There was, of course, a perfectly logical explanation for this, and Dirk was tired of giving it. The reason that Dirk had had a Tornado jet fighter in his hallway was that he hadn’t known it was a Tornado jet fighter. Of course he hadn’t known it was a Tornado jet fighter. As far as he was concerned, it was merely a large and bad-tempered eagle that he had trapped in his hallway the same way anybody would to stop it dive-bombing him the whole time. That a large Tornado jet fighter had, for a brief while, taken on the shape of an eagle was on account of an unfortunate airborne encounter with the Thunder God, Thor, of legend, and ...
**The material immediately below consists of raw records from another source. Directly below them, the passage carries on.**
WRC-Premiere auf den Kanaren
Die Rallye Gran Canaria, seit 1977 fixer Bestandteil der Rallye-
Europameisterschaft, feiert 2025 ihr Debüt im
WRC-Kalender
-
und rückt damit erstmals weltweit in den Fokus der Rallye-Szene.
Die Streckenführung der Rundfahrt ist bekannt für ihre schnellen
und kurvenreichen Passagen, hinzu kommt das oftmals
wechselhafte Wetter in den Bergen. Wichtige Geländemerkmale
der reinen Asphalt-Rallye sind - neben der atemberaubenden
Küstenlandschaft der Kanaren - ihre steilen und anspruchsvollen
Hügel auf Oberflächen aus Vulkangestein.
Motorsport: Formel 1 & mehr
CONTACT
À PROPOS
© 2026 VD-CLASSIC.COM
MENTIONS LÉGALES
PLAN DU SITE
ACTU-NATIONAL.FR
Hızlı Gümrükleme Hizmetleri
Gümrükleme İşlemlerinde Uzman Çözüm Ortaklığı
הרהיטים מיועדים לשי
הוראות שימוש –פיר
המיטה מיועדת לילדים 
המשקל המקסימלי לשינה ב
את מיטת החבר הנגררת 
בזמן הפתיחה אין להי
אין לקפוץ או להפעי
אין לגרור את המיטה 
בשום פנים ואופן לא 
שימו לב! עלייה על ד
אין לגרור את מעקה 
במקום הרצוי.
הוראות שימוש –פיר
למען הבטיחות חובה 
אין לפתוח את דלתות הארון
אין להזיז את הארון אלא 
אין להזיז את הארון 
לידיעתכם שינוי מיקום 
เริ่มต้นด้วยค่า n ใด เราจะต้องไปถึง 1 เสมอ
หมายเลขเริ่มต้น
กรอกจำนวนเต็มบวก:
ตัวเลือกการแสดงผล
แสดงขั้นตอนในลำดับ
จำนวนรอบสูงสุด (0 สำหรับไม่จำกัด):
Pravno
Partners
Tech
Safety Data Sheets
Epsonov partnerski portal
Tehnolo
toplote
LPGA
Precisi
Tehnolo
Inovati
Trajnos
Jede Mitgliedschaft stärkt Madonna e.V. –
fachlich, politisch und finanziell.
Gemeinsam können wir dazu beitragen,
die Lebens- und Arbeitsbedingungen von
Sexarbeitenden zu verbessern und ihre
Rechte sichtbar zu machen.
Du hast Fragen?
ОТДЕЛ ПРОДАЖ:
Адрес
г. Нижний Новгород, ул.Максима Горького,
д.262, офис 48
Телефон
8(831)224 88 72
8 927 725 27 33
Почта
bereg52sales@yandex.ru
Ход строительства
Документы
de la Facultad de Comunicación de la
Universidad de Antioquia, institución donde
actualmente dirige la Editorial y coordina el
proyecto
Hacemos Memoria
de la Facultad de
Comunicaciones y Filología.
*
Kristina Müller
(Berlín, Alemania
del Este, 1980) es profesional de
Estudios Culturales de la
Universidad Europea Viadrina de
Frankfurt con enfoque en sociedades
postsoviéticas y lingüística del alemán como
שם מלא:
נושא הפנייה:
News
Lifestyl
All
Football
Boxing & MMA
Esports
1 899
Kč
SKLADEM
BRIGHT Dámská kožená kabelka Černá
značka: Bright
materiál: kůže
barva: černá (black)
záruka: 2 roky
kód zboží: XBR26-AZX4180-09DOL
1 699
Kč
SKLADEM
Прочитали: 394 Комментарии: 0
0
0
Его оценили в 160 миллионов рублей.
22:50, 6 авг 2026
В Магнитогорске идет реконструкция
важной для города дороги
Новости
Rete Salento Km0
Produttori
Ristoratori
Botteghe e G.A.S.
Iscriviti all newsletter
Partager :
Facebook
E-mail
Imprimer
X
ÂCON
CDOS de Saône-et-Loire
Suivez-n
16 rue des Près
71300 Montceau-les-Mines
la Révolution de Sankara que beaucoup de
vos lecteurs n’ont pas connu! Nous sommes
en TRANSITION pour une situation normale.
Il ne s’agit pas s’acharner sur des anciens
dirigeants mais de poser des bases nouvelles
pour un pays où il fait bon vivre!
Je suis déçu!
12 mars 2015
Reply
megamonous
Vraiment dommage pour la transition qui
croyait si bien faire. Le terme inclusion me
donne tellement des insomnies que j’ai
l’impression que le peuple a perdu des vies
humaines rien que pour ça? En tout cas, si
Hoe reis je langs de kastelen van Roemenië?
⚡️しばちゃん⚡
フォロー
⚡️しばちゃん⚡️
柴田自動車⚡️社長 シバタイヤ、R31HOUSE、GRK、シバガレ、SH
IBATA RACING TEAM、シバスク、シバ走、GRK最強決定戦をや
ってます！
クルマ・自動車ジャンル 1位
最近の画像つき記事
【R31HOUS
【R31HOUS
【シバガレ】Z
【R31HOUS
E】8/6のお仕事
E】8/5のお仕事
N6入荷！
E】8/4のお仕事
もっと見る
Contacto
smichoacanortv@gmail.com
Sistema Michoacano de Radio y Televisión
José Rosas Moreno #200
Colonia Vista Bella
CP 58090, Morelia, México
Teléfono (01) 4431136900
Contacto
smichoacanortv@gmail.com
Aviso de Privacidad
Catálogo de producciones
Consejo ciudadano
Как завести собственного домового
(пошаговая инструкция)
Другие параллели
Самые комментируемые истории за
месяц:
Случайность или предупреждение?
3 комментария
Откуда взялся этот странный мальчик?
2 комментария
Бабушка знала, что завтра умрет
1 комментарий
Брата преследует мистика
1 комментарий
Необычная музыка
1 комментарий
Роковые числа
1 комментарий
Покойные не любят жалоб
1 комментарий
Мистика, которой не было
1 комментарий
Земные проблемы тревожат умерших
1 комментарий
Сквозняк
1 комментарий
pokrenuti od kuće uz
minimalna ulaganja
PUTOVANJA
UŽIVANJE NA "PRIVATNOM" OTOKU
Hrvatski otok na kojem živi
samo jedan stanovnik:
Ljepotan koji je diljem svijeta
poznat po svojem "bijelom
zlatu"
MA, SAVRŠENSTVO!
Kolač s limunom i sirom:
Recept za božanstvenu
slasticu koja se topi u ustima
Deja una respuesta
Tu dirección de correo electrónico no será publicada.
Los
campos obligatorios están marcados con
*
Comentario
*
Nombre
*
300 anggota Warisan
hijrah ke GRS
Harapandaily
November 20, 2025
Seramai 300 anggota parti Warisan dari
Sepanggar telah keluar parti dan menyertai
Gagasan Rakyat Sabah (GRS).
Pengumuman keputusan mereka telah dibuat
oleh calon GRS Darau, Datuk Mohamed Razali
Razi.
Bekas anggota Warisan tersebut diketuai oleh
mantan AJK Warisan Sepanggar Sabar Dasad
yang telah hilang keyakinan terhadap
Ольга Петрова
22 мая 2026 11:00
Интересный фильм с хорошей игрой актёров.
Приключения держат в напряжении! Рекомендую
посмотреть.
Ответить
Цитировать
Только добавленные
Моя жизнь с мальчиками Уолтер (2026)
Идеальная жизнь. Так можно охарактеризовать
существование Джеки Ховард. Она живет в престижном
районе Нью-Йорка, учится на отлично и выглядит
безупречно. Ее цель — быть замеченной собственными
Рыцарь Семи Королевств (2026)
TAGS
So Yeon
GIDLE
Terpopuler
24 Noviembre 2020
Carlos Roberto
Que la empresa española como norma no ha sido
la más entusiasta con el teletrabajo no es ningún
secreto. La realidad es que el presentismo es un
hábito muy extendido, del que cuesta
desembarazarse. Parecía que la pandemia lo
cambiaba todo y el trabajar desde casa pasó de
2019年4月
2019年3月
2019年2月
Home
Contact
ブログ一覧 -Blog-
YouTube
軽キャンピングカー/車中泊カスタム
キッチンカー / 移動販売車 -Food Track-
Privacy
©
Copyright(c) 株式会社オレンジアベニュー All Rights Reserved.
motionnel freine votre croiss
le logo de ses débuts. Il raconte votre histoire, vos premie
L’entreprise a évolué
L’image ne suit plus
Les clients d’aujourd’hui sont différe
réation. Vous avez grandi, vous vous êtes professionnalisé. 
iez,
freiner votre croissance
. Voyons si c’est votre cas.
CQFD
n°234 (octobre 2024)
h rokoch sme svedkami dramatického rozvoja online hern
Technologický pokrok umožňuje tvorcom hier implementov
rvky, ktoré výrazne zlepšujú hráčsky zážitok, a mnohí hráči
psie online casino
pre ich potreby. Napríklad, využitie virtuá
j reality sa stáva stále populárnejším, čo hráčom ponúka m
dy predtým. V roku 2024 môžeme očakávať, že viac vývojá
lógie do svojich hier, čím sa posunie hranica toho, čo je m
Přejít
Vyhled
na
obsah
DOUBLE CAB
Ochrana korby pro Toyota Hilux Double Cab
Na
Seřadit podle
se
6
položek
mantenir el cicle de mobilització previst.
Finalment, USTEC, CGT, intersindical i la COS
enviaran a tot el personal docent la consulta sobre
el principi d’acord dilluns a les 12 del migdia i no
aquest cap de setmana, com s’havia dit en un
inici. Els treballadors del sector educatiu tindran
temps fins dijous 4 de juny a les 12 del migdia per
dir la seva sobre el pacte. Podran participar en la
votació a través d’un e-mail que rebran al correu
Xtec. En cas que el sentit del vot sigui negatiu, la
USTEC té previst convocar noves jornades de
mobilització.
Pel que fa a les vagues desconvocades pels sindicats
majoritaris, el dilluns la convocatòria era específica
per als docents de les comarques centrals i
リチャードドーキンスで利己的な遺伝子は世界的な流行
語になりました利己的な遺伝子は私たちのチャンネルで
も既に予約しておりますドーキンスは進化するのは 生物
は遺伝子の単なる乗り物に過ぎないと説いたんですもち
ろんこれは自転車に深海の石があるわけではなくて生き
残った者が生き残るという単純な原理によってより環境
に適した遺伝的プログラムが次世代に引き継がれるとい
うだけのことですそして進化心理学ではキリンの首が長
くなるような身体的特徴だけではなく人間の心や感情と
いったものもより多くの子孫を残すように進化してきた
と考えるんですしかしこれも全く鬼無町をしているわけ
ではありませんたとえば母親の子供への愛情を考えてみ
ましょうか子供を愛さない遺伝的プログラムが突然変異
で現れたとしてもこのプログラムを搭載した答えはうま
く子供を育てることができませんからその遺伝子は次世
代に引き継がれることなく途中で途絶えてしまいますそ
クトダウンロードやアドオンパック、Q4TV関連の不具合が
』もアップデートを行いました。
This was the part of the story where Dirk usually had to struggle a little to sustain his audience’s patient attention, which he would, if successful, further strain by explaining that the Thunder God, Thor, had then thought better of his fit of temper and decided to put things right by returning the Tornado to its proper shape. Unfortunately, Thor, being a god, had had his mind on higher or at least other things, and hadn’t called up, as any mere mortal might have done, to check if this was a convenient moment. He had just decreed it done and it was done, bang.
Devastation.
And also the insurance problem from hell. The insurance companies involved had all claimed that this was, by any reasonable standards, an act of God. But, Dirk had argued, which god? Britain was constitutionally a Christian monotheistic state, and therefore any “act of God” defined in a legal document must refer to the Anglican chap in the stained glass and not to some polytheistic thug from Norway. And so on.
Meanwhile, Dirk’s house—not an especially grand place to start with—was propped up with scaffolding and tented with polythene, and Dirk had no idea when he was going to be able to get it repaired. If the insurance company failed to pay up—which seemed increasingly likely in light of the strategy that insurance companies had adopted in recent years, of merely advertising their services rather than actually providing them—Dirk was going to have to ... well, he didn’t quite know what. He had no money. None of his own, at least. He had some of the bank’s money, but how much he had no idea.
“Justin,” intoned the little voice. There was no answering response.
Dirk tipped his unopened bank statements on to the kitchen table, and stared at them with loathing. It seemed to him for a moment that the envelopes were vibrating slightly, and even that the whole of space and time was beginning to revolve slowly around them and get sucked into their event horizon, but he was probably imagining it.